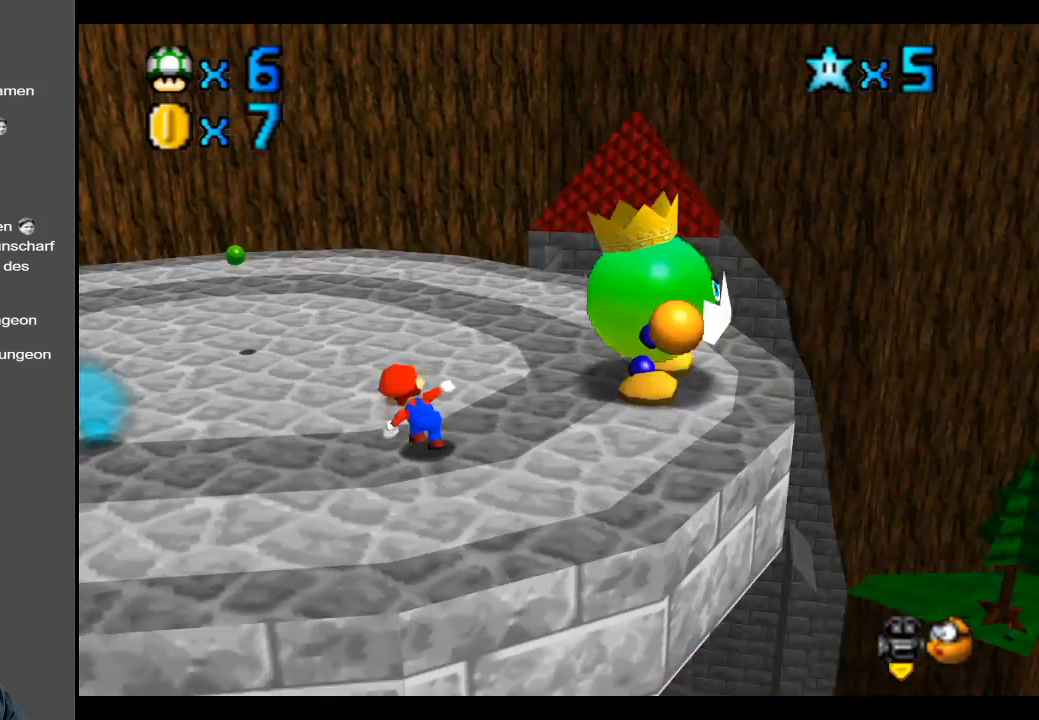
{"buttons": [], "left_stick": "up", "right_stick": "center", "events": [[33, "B", "up"], [133, "left_stick", "up"]]}
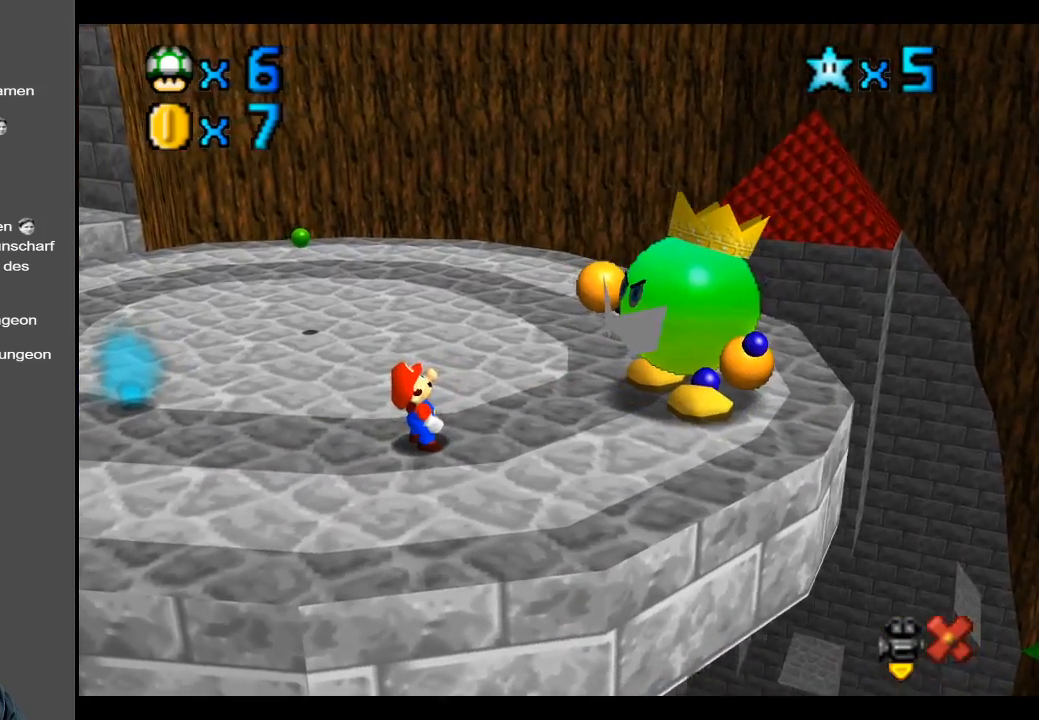
{"buttons": [], "left_stick": "center", "right_stick": "center", "events": [[133, "left_stick", "center"], [317, "A", "down"], [417, "A", "up"]]}
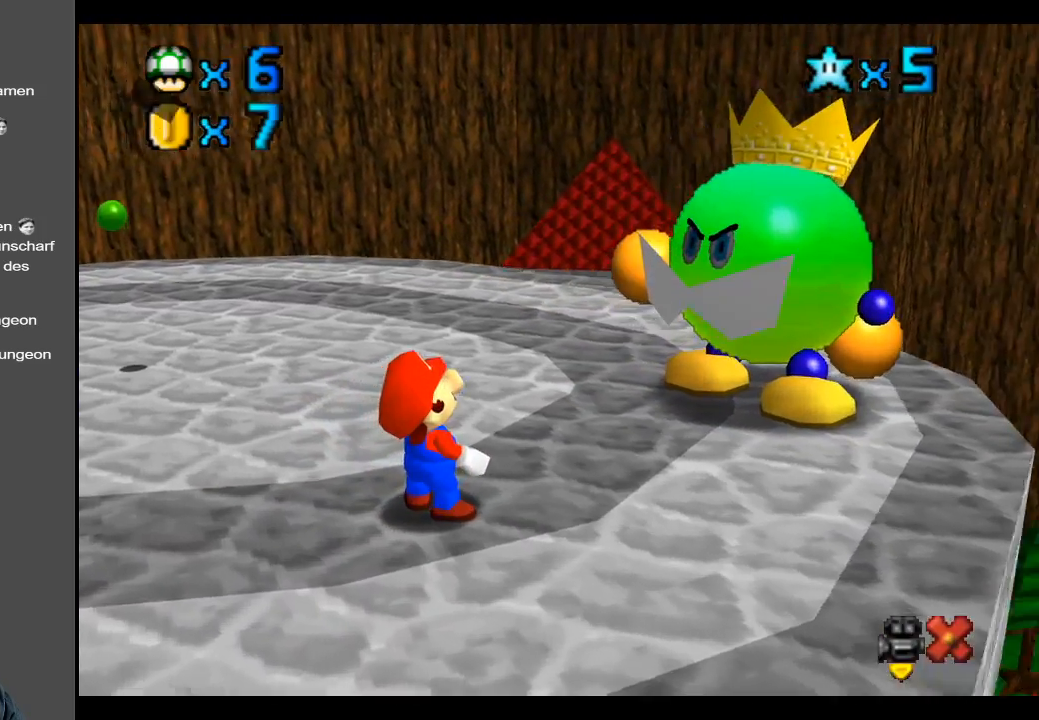
{"buttons": ["A"], "left_stick": "up-left", "right_stick": "center", "events": [[17, "A", "down"], [117, "A", "up"], [217, "A", "down"], [217, "left_stick", "up-left"], [333, "A", "up"], [400, "A", "down"]]}
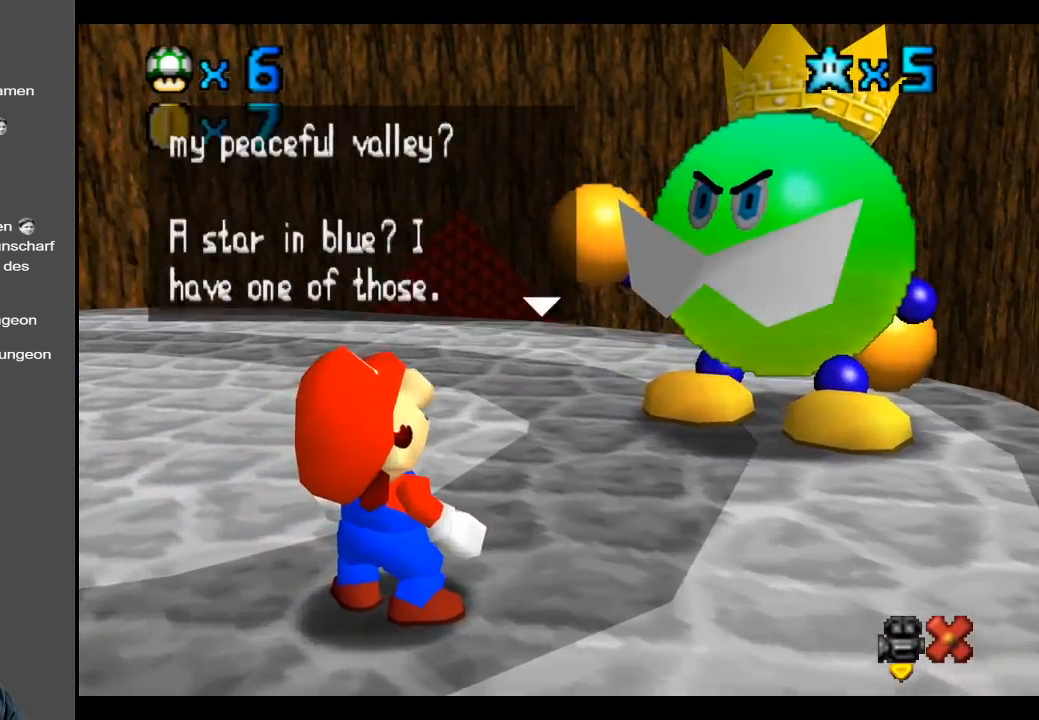
{"buttons": [], "left_stick": "up-left", "right_stick": "center", "events": [[17, "A", "up"], [83, "A", "down"], [200, "A", "up"], [350, "A", "down"], [467, "A", "up"]]}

----------------

**What to do**. The data above must be written out again word for word, without its pictures.

**Solution**.
{"buttons": [], "left_stick": "up", "right_stick": "center", "events": [[33, "B", "up"], [133, "left_stick", "up"]]}
{"buttons": [], "left_stick": "center", "right_stick": "center", "events": [[133, "left_stick", "center"], [317, "A", "down"], [417, "A", "up"]]}
{"buttons": ["A"], "left_stick": "up-left", "right_stick": "center", "events": [[17, "A", "down"], [117, "A", "up"], [217, "A", "down"], [217, "left_stick", "up-left"], [333, "A", "up"], [400, "A", "down"]]}
{"buttons": [], "left_stick": "up-left", "right_stick": "center", "events": [[17, "A", "up"], [83, "A", "down"], [200, "A", "up"], [350, "A", "down"], [467, "A", "up"]]}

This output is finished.